## The problem
Return the listing that follows exactly, with no pictures included.

## Data section
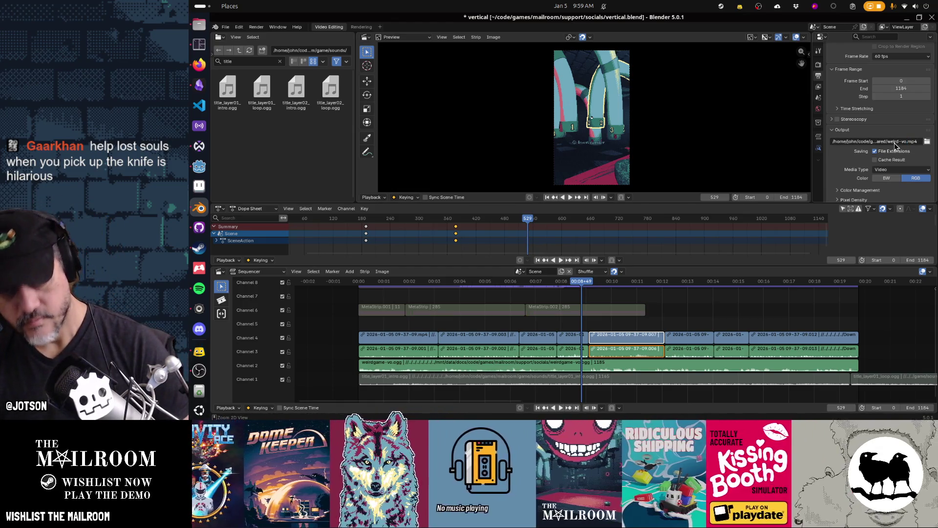
{"action": "key", "text": "ctrl+F12"}
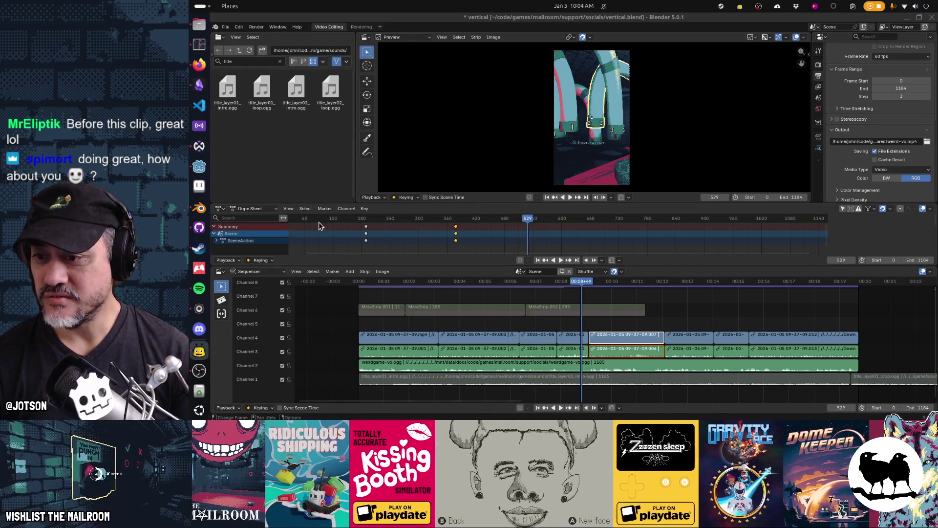
Return the playhead to frame 0 at the start of the edit.
{"action": "left_click", "coordinate": [360, 282]}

## Response to this task
{"action": "key", "text": "ctrl+F12"}
Return the playhead to frame 0 at the start of the edit.
{"action": "left_click", "coordinate": [360, 282]}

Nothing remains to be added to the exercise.